[Start of section]

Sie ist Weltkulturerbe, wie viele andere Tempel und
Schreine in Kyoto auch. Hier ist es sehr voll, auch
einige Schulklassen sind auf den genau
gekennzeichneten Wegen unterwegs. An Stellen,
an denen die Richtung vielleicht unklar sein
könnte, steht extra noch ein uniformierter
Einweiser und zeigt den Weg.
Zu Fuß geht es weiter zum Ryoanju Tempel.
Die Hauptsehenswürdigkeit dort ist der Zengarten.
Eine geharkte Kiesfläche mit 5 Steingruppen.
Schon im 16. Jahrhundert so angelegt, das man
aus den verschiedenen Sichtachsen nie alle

[End of section]

Task instructions:
Reproduce each line of the data containing the word "Tempel".

Answer to the exercise:
Sie ist Weltkulturerbe, wie viele andere Tempel und
Zu Fuß geht es weiter zum Ryoanju Tempel.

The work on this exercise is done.